Source texts of formatted documents:
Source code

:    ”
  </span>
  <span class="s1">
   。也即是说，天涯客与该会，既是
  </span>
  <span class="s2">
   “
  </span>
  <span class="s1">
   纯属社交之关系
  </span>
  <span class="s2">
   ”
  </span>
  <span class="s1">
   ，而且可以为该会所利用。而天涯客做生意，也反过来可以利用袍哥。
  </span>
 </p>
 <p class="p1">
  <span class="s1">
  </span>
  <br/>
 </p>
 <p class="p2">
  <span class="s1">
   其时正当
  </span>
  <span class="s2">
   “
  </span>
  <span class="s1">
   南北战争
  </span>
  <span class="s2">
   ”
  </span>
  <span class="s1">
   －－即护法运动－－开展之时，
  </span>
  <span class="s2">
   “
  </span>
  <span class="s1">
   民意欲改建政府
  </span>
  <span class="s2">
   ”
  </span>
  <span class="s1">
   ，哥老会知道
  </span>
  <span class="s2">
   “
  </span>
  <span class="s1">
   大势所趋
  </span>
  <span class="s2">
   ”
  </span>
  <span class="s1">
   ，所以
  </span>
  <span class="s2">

HOW TO COMPLETE THIS TASK: For this exercise, set down all of the entries again word for word.

ANSWER TO THIS EXERCISE:
Source code

:    ”
  </span>
  <span class="s1">
   。也即是说，天涯客与该会，既是
  </span>
  <span class="s2">
   “
  </span>
  <span class="s1">
   纯属社交之关系
  </span>
  <span class="s2">
   ”
  </span>
  <span class="s1">
   ，而且可以为该会所利用。而天涯客做生意，也反过来可以利用袍哥。
  </span>
 </p>
 <p class="p1">
  <span class="s1">
  </span>
  <br/>
 </p>
 <p class="p2">
  <span class="s1">
   其时正当
  </span>
  <span class="s2">
   “
  </span>
  <span class="s1">
   南北战争
  </span>
  <span class="s2">
   ”
  </span>
  <span class="s1">
   －－即护法运动－－开展之时，
  </span>
  <span class="s2">
   “
  </span>
  <span class="s1">
   民意欲改建政府
  </span>
  <span class="s2">
   ”
  </span>
  <span class="s1">
   ，哥老会知道
  </span>
  <span class="s2">
   “
  </span>
  <span class="s1">
   大势所趋
  </span>
  <span class="s2">
   ”
  </span>
  <span class="s1">
   ，所以
  </span>
  <span class="s2">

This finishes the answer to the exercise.